[Source text Boundary: Start]

What everyone else said, plus the loaches would likely find your snail to be a healthy snack. 
I personally prefer tetras, I have a mix of Buenis Aries and Brown Skirts and they are very active and amusing. If you want loaches a school of Khulis would be smaller and might do better in your tank. They would prefer a sandy bottom btw. 

hth,
eb


----------



## holly12 (Apr 21, 2011)

Khuli's are awesome fish! They do prefer sand (as do corys) but if the gravel is rounded and has no sharp edges and you have lots of hiding places they'd be ok.


----------



## Hossack (Sep 14, 2011)

Alright so im going to rethink all the fish. I won't be buying them for a little while anyways since the tank was just setup. Also there is sand in the tank maybe it doesn't look like it in the picture.

I'd like to get 6 Black Kuhlii Loach's for sure though.

The Harlequin Rasboras looked interesting and I'm going to be thinking about them.

Is it just the dwarf gouramis that are aggressive towards each other or is it all gouramis?

[Source text Boundary: End]
[Information shown Boundary: Start]

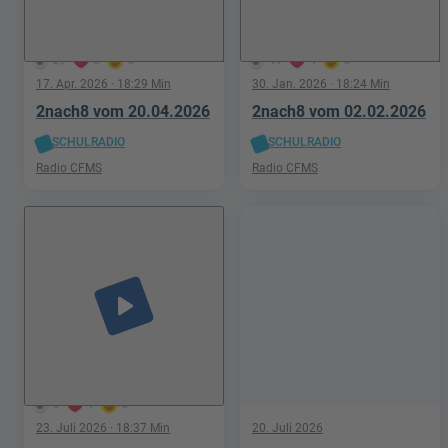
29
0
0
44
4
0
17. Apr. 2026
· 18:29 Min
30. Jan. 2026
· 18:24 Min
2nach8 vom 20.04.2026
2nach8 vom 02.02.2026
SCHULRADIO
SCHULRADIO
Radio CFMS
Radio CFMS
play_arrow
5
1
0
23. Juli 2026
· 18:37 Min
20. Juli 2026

[Information shown Boundary: End]

▸ **Required actions**:
1. In the forum thread about aquarium fish, how many Black Kuhlii Loaches does Hossack want to get?
2. Continue the forum thread about aquarium fish from where it stops.

▸ **Expected responses**:
1. Six.

2.
----------



## holly12 (Apr 21, 2011)

All Gourami are aggressive towards each other. Honey Gourami are supposed to be one of the more 'not so aggressive' but I would still NEVER put more than 1 male in the tank! 

You could do 6 Khulis, 9 Harlequin Rasboras and then either 1 Honey Gourami OR 1 Lace/Pearl Gourami. That would look really nice.


----------



## Hossack (Sep 14, 2011)

Thats what I was thinking. Having a Gourami as the center piece fish. Will I need an algae eater though? I don't want the bottom of the tank to be crowded but could I add say 4 Zebra Oto's in? 

So my list would consist of this:
6 khulis
9 Harlequin Rasboras
1 Pearl Gourami
4 Zebra Otos

I also have to buy a new filter. It came with an Aquaclear 150. I was thinking of picking up the Fluval C3 model. Any thoughts on that filter?


----------



## ShrimpDiver (Sep 28, 2011)

the only thing with the loaches is that they may dig up everything. my loaches dug up every one of my plants and they may knock over all of your decorations.


----------



## HFGGHG (Aug 28, 2011)

Live plants are awesome ! Planted elodea yesterday, per Holly12 suggestion, thanks!, and it looks great in the background. Have a couple of anubias also, beautiful plant. The fish colors pop with the live plants !


----------



## holly12 (Apr 21, 2011)

You don't need an algae eater. If you've got algae, you need to cut your lighting.

The Khulis do need to be fed bottom feeder pellets - shrimp pellets - but they also may scavenge left over food (google that for sure).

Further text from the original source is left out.